• Identification of a PA-binding peptide with inhibitory activity against influenza A and B virus replication.

      Wunderlich, Kerstin; Mayer, Daniel; Ranadheera, Charlene; Holler, Anne-Sophie; Mänz, Benjamin; Martin, Arnold; Chase, Geoffrey; Tegge, Werner; Frank, Ronald; Kessler, Ulrich; et al. (2009-10-20)
      There is an urgent need for new drugs against influenza type A and B viruses due to incomplete protection by vaccines and the emergence of resistance to current antivirals. The influenza virus polymerase complex, consisting of the PB1, PB2 and PA subunits, represents a promising target for the development of new drugs. We have previously demonstrated the feasibility of targeting the protein-protein interaction domain between the PB1 and PA subunits of the polymerase complex of influenza A virus using a small peptide derived from the PA-binding domain of PB1. However, this influenza A virus-derived peptide did not affect influenza B virus polymerase activity. Here we report that the PA-binding domain of the polymerase subunit PB1 of influenza A and B viruses is highly conserved and that mutual amino acid exchange shows that they cannot be functionally exchanged with each other. Based on phylogenetic analysis and a novel biochemical ELISA-based screening approach, we were able to identify an influenza A-derived peptide with a single influenza B-specific amino acid substitution which efficiently binds to PA of both virus types. This dual-binding peptide blocked the viral polymerase activity and growth of both virus types. Our findings provide proof of principle that protein-protein interaction inhibitors can be generated against influenza A and B viruses. Furthermore, this dual-binding peptide, combined with our novel screening method, is a promising platform to identify new antiviral lead compounds.
    • Identification of high-affinity PB1-derived peptides with enhanced affinity to the PA protein of influenza A virus polymerase.

      Wunderlich, Kerstin; Juozapaitis, Mindaugas; Ranadheera, Charlene; Kessler, Ulrich; Martin, Arnold; Eisel, Jessica; Beutling, Ulrike; Frank, Ronald; Schwemmle, Martin; Helmholtz Centre for infection research, Inhoffenstr. 7, 38124 Braunschweig, Germany. (2011-02)

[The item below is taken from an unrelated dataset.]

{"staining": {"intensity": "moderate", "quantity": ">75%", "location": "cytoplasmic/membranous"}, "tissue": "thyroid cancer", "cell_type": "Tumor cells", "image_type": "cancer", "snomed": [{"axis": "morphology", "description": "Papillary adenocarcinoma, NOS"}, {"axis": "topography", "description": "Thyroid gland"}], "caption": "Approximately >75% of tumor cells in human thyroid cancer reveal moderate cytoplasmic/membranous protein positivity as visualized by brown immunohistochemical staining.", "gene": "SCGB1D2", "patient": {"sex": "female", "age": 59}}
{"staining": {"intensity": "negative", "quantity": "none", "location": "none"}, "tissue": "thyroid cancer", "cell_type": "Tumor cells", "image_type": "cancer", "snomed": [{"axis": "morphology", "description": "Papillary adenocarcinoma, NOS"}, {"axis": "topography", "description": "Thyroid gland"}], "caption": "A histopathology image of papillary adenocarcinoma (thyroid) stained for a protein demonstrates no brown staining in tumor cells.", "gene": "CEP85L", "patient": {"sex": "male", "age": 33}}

      The influenza A virus polymerase complex, consisting of the subunits PB1, PB2, and PA, represents a promising target for the development of new antiviral drugs. We have previously demonstrated the feasibility of targeting the protein-protein interaction domain between PA and PB1 using peptides derived from the extreme N terminus of PB1 (amino acids [aa] 1 to 15), comprising the PA-binding domain of PB1. To increase the binding affinity of these peptides, we performed a systematic structure-affinity relationship analysis. Alanine and aspartic acid scans revealed that almost all amino acids in the core binding region (aa 5 to 11) are indispensable for PA binding. Using a library of immobilized peptides representing all possible single amino acid substitutions, we were able to identify amino acid positions outside the core PA-binding region (aa 1, 3, 12, 14, and 15) that are variable and can be replaced by affinity-enhancing residues. Surface plasmon resonance binding studies revealed that combination of several affinity-enhancing mutations led to an additive effect. Thus, the feasibility to enhance the PA-binding affinity presents an intriguing possibility to increase antiviral activity of the PB1-derived peptide and one step forward in the development of an antiviral drug against influenza A viruses.